With a strong focus on early-years literacy — underpinned by the goal of ensuring every child can read and write by the end of second grade (aged seven) — the model involves regular pupil assessments and incentives for teachers, as well as continued professional training. 

The programme developed in Sobral has a strong focus on early years literacy
The programme developed in Sobral has a strong focus on early years literacy

An important plank was ending political appointments of school and management roles. Staff were hired on merit and technical abilities, with bonuses tied to performance. City spending increased and monitoring and support of absentee students helped virtually eliminate dropouts, according to a World Bank study last year. 

Samyla Nascimento de Sousa, who teaches six-year-olds at the José Ermírio de Moraes school, says structured routines are planned by teams including a teacher, co-ordinator and manager. She sums up the ethos of constant improvement: “If the class is going badly, we need to restructure it. If it is working well, what can we do better still?”

“The teachers always motivate us to keep chasing, to have that spirit of trying to improve our marks,” says 13-year-old Diogo Araújo Frota Neto, who is thinking of studying programming or engineering once he leaves Trajano de Medeiros school in Sobral.

If the principles sound basic, they should not be taken for granted in Brazil, where improving state education is one of the biggest challenges for a government seeking to restore competitiveness to Latin America’s biggest economy.

Brazilian students who sat Programme for International Student Assessment (Pisa) tests in 2018 scored lower than the OECD average in reading, mathematics and science, showing stagnation in those subjects since 2009.

Proponents of the experiment in Sobral say it offers a blueprint for lifting standards throughout the country. 

“What Sobral did in education was to implement basic elements that work,” says João Marcelo Borges, a researcher at the Fundação Getulio Vargas private university. “It seems easy, but doing this at scale is not.”

The groundwork was laid by consolidating a network of smaller schools into fewer, larger institutions, according to the World Bank study. This avoided classes of mixed ages, but also involved lay-offs of about one-third of teachers. The infrastructure of schools and meals were improved, with transportation provided for students.

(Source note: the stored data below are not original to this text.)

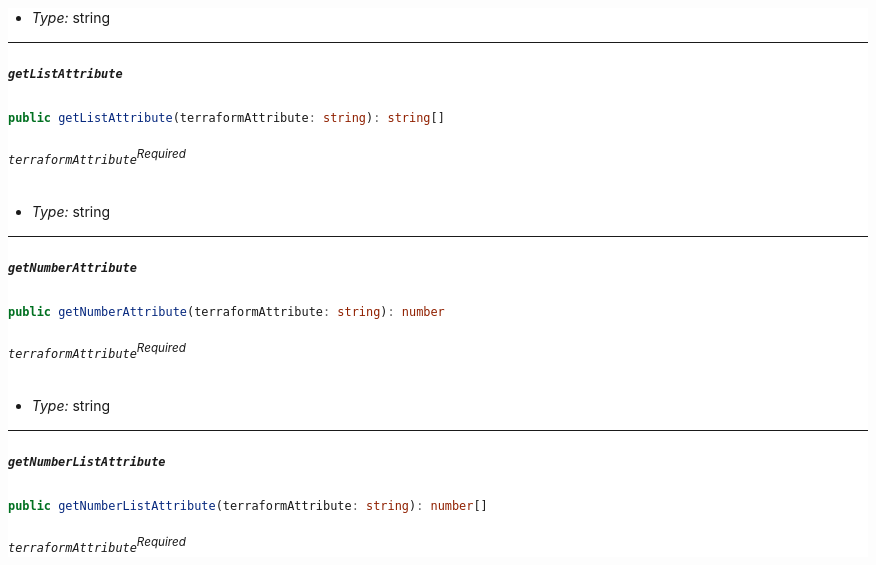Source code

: - *Type:* string

---

##### `getListAttribute` <a name="getListAttribute" id="rhizo-co-terraform-provider-oci.dataOciDataSafeDatabaseSecurityConfigs.DataOciDataSafeDatabaseSecurityConfigsDatabaseSecurityConfigCollectionItemsOutputReference.getListAttribute"></a>

```typescript
public getListAttribute(terraformAttribute: string): string[]
```

###### `terraformAttribute`<sup>Required</sup> <a name="terraformAttribute" id="rhizo-co-terraform-provider-oci.dataOciDataSafeDatabaseSecurityConfigs.DataOciDataSafeDatabaseSecurityConfigsDatabaseSecurityConfigCollectionItemsOutputReference.getListAttribute.parameter.terraformAttribute"></a>

- *Type:* string

---

##### `getNumberAttribute` <a name="getNumberAttribute" id="rhizo-co-terraform-provider-oci.dataOciDataSafeDatabaseSecurityConfigs.DataOciDataSafeDatabaseSecurityConfigsDatabaseSecurityConfigCollectionItemsOutputReference.getNumberAttribute"></a>

```typescript
public getNumberAttribute(terraformAttribute: string): number
```

###### `terraformAttribute`<sup>Required</sup> <a name="terraformAttribute" id="rhizo-co-terraform-provider-oci.dataOciDataSafeDatabaseSecurityConfigs.DataOciDataSafeDatabaseSecurityConfigsDatabaseSecurityConfigCollectionItemsOutputReference.getNumberAttribute.parameter.terraformAttribute"></a>

- *Type:* string

---

##### `getNumberListAttribute` <a name="getNumberListAttribute" id="rhizo-co-terraform-provider-oci.dataOciDataSafeDatabaseSecurityConfigs.DataOciDataSafeDatabaseSecurityConfigsDatabaseSecurityConfigCollectionItemsOutputReference.getNumberListAttribute"></a>

```typescript
public getNumberListAttribute(terraformAttribute: string): number[]
```

###### `terraformAttribute`<sup>Required</sup> <a name="terraformAttribute" id="rhizo-co-terraform-provider-oci.dataOciDataSafeDatabaseSecurityConfigs.DataOciDataSafeDatabaseSecurityConfigsDatabaseSecurityConfigCollectionItemsOutputReference.getNumberListAttribute.parameter.terraformAttribute"></a>
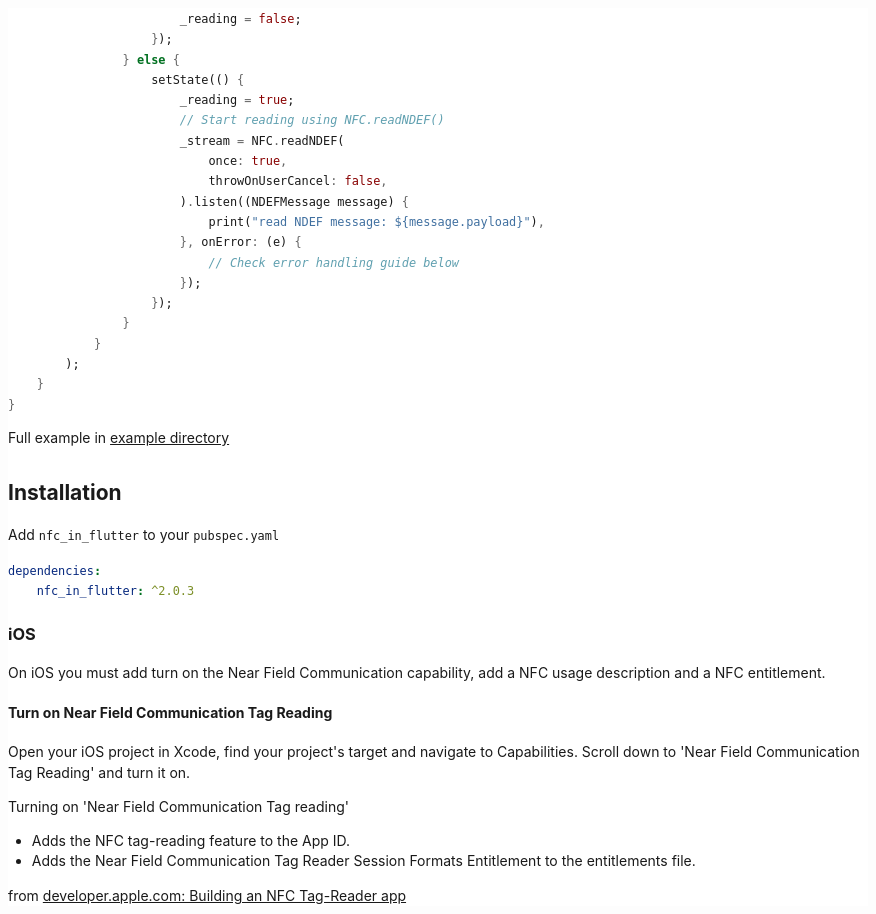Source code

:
 ```dart
                        _reading = false;
                    });
                } else {
                    setState(() {
                        _reading = true;
                        // Start reading using NFC.readNDEF()
                        _stream = NFC.readNDEF(
                            once: true,
                            throwOnUserCancel: false,
                        ).listen((NDEFMessage message) {
                            print("read NDEF message: ${message.payload}"),
                        }, onError: (e) {
                            // Check error handling guide below
                        });
                    });
                }
            }
        );
    }
}
```

Full example in [example directory](https://github.com/semlette/nfc_in_flutter/tree/master/example)

## Installation

Add `nfc_in_flutter` to your `pubspec.yaml`

```yaml
dependencies:
    nfc_in_flutter: ^2.0.3
```

### iOS

On iOS you must add turn on the Near Field Communication capability, add a NFC usage description and a NFC entitlement.

#### Turn on Near Field Communication Tag Reading

Open your iOS project in Xcode, find your project's target and navigate to Capabilities. Scroll down to 'Near Field Communication Tag Reading' and turn it on.

Turning on 'Near Field Communication Tag reading'

-   Adds the NFC tag-reading feature to the App ID.
-   Adds the Near Field Communication Tag Reader Session Formats Entitlement to the entitlements file.

from [developer.apple.com: Building an NFC Tag-Reader app](https://developer.apple.com/documentation/corenfc/building_an_nfc_tag-reader_app?language=objc)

The campaign was expanded across Ceará, which climbed the education tables. Ceará also introduced fiscal incentives, awarding municipalities greater resources based on results.

And, despite investment per student being just one-third of that in São Paulo, Ceará achieved better results, according to Borges — who adds that a “solidarity mechanism” was important. “The municipalities with the best results and schools, to receive the prizes, need to support municipalities and schools with the worst results,” he explains.

Now efforts are under way to roll out the system to other corners of the nation of 210m people. The Lemann Foundation, a non-governmental organisation that works in education, has helped to replicate it in 23 other municipalities since 2018, and plans to add another seven this year. 

Camila Pereira, Lemann’s director of education, says that political leadership and support for the changes had been key in Sobral and Ceará. “It’s possible to do a lot with existing resources.”

The Sobral model is not without its critics, however. Luiz Carlos de Freitas, a retired former professor at the University of Campinas, describes it as based on “the mistaken belief that a higher grade in the tests is synonymous with good education. [This results in] a narrowing of the training of students, focusing only on what comes up in tests.”

A federal government literacy programme inspired by Ceará was less successful, in the view of some education experts. Sobral’s ratings also dropped in the most recent nationwide basic education index (in 2019), although it remains top among municipalities of a similar size.

Ceará’s methods have been tested during the pandemic, as well — not least because of socio-economic deprivation in the area. Following schools closures, some families did not have internet access or electronic devices for distance learning.

Samyla Nascimento de Sousa had to print out and deliver activities for pupils. But, after initial difficulties, around half of her class now actively participate in virtual lessons.

“For around 40 per cent of the students, who have to share one mobile phone between two of them, we send activities in the morning and they send them back completed,” she says. “Then I do the corrections — all by WhatsApp.”